Carolyn M. Shields is Professor of Educational Leadership and Codirector of the School Leadership Centre at the University of British Columbia. She is past President of the Canadian Association for Studies in Educational Administration, a board member of the Commonwealth Council for Educational Administration and Leadership, and a member of several ministry advisory committees. Her research and teaching interests relate to leadership for social justice and academic excellence in diverse settings nationally and internationally.
Alan R. Shoho is an Associate Professor in the Department of Educational Leadership and Policy Studies at the University of Texas at San Antonio. His research focuses on organizational cultures and how they affect the sense of alienation and ethical behavior of their stakeholders. He has published in the Journal of School Leadership, The High School Journal, Research in the Schools, Theory and Research in Educational Administration, ERS Spectrum, the Journal of Special Education Leadership, and The International Journal of Educational Management.
Elaine Simon is a Senior Research Associate at Research for Action, an anthropologist who has conducted ethnographic research and evaluation in the fields of education, employment and training, and community development. She is Codirector of Urban Studies in the School of Arts and Sciences and adjunct Associate Professor of Education in the Graduate School of Education at the University of Pennsylvania. She is coauthor with Eva Gold and Chris Brown of the Strong Neighborhoods, Strong Schools series. Her perspective on education is informed by her background in urban studies and community development.

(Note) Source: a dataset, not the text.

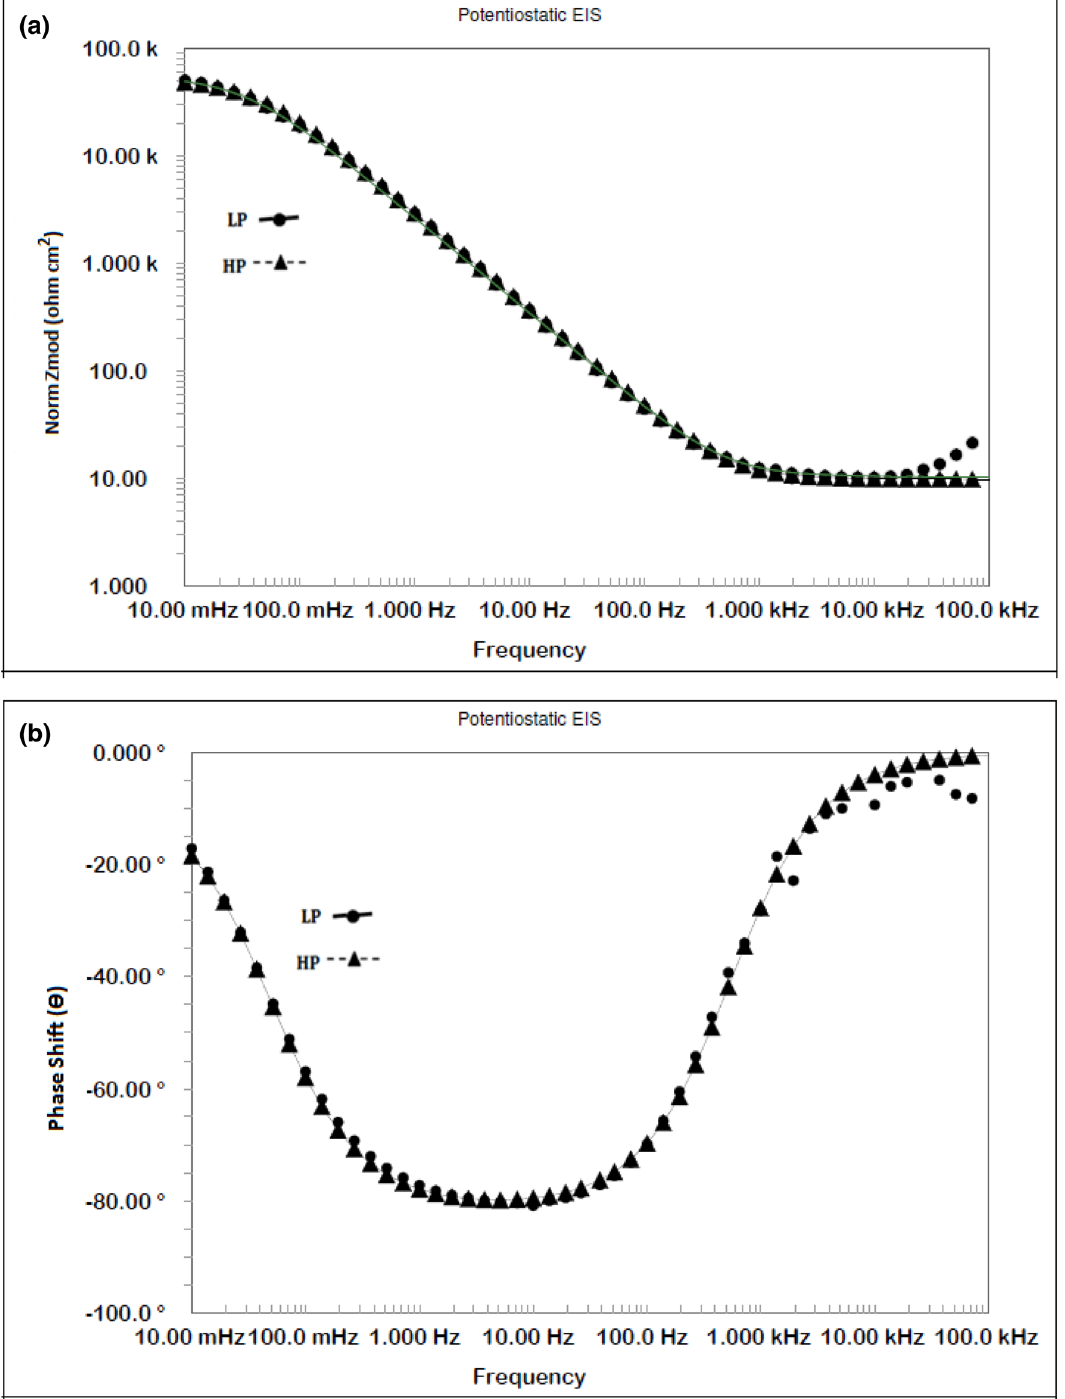
Figure 12. ( a ) Electrochemical frequency–impedance Bode plots for HP and LP steel bars after 24 h of their exposure in chloride added SPSL. ( b ) Electrochemical frequency–phase shift Bode plots for HP and LP steel bars after 24 h of their exposure in chloride added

Betty E. Steffy has served as a Clinical Professor of Educational Leadership in the School of Education at the University of North Carolina at Chapel Hill. She served as a Superintendent of Schools in New Jersey as well as the Deputy Superintendent for Instruction in the Kentucky Department of Education when the Kentucky Education Reform Act (KERA) was implemented. She has also served as a professor and dean of the school of education at Indiana-Purdue University Fort Wayne and a professor at Iowa State University. She has authored or coauthored six books including Career Stages of Classroom Teachers (1989) and The Kentucky Education Reform: Lessons for America (1993).
Michelle D. Young is the Executive Director of the University Council for Educational Administration and a faculty member in Educational Leadership and Policy Analysis at the University of Missouri-Columbia. She serves on the editorial boards of the Educational Administration Quarterly, Educational Administration Abstracts, Journal of Cases in Educational Leadership, and Education and Urban Society. She also serves on the National Advisory Board for ERIC, the Wallace Reader's Digest Funds LEADERS Count Advisory Committee, the National Policy Board for Educational Administration, and the National Commission for the Advancement of Educational Leadership Preparation.